We help shareholders vote their shares by publicizing the intended votes of institutional investors with a track record of shareholder engagement. We help mutual fund investors understand the voting records of leading funds, making it possible for them to purchase funds that represent their interests and pressure those that don’t.
One very important group I failed to mention in the chapter is SumOfUs.org.
We own the corporations that are causing all these problems. They rely on us to buy their products. They count on us to buy their stock. They need us to work for them. They need us to continue to elect governments that let them get away with murder.
We are SumOfUs.org, and we’re not going to take it anymore.
Companies with democratic corporate governance can be a humanizing influence on our economy, in addition to making them more effective. Join us; let’s transform corporations from democratic-free zones to bastions of democracy.
The Handbook of Board Governance: Thoughts on the Origins and Development of the Modern Corporate Governance Movement and Shareholder Activism

Jon Lukomnik, IRRC Institute; author of What They Do With Your Money
To understand the current trajectory, it is always helpful to know a little history. Jon Lukomnik, more than most, has been in leadership positions at progressive organizations shaping the corporate governance movement. In less than ten pages, he tours some of the most important highlight. Few academic papers have changed the way the world invests. Harry Markowitz’s 1952 paper, Portfolio Selection, was one of them.
He effectively popularized diversification as a way to manage risk, and gave rise to modern portfolio theory (MPT) with its focus on asset classes, and risk as well as return. MPT, in turn, gave rise to index investing…
Institutional investors controlled 7% of US equities in 1950; 61% as of 2016. One reason the growth of indexing is important is because indexers can’t just walk if unhappy; they have to used their voice, which filed the corporate governance explosion in the 1980s. Lukomnik chronicles the rise of greenmail and the Council of Institutional Investors.

◆ Records
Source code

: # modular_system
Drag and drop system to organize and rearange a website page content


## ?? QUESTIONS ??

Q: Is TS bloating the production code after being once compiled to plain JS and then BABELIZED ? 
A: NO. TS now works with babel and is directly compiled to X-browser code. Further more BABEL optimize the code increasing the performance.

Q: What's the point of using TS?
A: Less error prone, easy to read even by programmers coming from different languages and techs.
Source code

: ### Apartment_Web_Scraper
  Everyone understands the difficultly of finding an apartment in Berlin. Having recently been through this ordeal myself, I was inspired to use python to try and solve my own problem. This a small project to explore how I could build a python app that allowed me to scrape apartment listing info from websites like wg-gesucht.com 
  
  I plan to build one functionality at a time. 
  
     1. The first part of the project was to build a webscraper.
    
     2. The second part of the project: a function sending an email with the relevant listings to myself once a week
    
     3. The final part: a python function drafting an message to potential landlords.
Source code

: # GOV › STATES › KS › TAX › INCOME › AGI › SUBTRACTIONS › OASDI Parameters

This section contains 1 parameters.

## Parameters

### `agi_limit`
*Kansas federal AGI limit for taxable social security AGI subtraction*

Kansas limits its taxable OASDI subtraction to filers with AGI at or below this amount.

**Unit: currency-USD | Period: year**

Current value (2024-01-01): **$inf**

◆ Check your understanding
**A.** Reproduce word for word the part of the corporate governance passage from "Jon Lukomnik, IRRC" up to and including "one of them.".
**B.** Answer these questions from the corporate governance passage:
(i) What share of US equities did institutional investors control in 1950, and what share as of 2016?
(ii) What was the title of Harry Markowitz's 1952 paper?
(iii) Which group does the writer say was left out of the chapter?
**C.** Write the next part of the corporate governance passage, starting after its final sentence.

◆ Expected responses
**A.**
Jon Lukomnik, IRRC Institute; author of What They Do With Your Money
To understand the current trajectory, it is always helpful to know a little history. Jon Lukomnik, more than most, has been in leadership positions at progressive organizations shaping the corporate governance movement. In less than ten pages, he tours some of the most important highlight. Few academic papers have changed the way the world invests. Harry Markowitz’s 1952 paper, Portfolio Selection, was one of them.

**B.**
(i) 7% in 1950 and 61% as of 2016.
(ii) Portfolio Selection.
(iii) SumOfUs.org.

**C.**
Efforts transitioned from defensive measures to going on the attack agains underperforming companies.
An early study by Wilshire Associates of 53 companies that CalPERS had targeted reported that those companies had, on average trailed the stock performance of the S&P 500 by some 75.2 percent in the five years prior to CalPERS intervention, but had excess returns of 54.4 percent in the five years following. McKinsey soon weighed in with a survey of investors that found that they would, on average, pay an 11 percent premium for a well governed company.
Lukomnik also explores the birth of activism. As Tom Jones, then with Citigroup, once explained:
If we spend money to shareholder activism, Citigroup asset management shareholders bear the expense but don’t get a benefit that is distinct from other shareholders.
However, public defined benefit plans like CalPERS didn’t care if others benefited from their actions. Activist hedge funds invested heavily in targeted firms and reaped disproportionate rewards. For a second edition of The Handbook of Board Governance, Leblanc might consider opening the The Rise of Shareholder Accountability with Lukomnik’s chapter.